> _Instructions for the task_: Find each line in the material below that contains the word "Reglage" and copy it out.

> _Source material_:
-=-=-=-=-

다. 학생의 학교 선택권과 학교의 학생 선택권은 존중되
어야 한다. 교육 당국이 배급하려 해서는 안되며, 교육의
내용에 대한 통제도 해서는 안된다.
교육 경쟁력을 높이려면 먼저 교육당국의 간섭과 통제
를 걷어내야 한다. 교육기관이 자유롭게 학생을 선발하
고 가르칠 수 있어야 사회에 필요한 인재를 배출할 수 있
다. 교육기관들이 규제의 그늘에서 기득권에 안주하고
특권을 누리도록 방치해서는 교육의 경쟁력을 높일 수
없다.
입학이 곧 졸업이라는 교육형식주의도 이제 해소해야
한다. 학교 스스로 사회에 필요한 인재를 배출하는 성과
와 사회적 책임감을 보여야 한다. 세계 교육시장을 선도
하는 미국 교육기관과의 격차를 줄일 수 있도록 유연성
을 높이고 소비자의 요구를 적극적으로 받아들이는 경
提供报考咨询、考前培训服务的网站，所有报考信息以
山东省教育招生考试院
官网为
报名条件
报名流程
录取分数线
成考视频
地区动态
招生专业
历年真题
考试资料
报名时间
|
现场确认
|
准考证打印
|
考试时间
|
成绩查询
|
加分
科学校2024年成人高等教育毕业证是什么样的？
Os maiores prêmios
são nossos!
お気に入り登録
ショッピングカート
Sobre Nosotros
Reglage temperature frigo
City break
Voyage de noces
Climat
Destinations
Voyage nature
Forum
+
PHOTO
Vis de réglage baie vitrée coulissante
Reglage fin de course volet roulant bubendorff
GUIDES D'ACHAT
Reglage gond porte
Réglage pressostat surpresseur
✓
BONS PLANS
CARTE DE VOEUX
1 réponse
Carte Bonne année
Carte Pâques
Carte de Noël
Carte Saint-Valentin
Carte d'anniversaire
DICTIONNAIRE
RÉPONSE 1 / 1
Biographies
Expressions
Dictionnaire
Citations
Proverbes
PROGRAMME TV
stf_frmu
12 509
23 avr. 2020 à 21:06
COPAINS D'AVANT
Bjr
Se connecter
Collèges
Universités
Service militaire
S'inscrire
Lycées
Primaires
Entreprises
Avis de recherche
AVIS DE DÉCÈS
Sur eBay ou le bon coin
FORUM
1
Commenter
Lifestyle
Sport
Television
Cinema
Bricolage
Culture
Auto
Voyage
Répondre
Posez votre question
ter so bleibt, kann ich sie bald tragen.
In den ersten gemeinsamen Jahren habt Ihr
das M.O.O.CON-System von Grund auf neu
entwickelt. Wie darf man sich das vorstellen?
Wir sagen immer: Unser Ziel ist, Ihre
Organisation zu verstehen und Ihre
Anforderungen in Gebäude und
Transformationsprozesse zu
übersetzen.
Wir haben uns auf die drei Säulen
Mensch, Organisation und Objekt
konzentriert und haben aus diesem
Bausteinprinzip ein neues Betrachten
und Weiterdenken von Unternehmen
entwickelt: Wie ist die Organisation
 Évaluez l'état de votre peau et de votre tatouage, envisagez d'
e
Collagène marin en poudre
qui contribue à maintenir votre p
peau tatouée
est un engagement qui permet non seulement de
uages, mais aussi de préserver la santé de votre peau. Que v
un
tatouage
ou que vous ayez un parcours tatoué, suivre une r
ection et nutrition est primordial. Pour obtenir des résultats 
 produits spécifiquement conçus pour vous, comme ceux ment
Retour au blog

-=-=-=-=-

> _Response_:
Reglage temperature frigo
Reglage fin de course volet roulant bubendorff
Reglage gond porte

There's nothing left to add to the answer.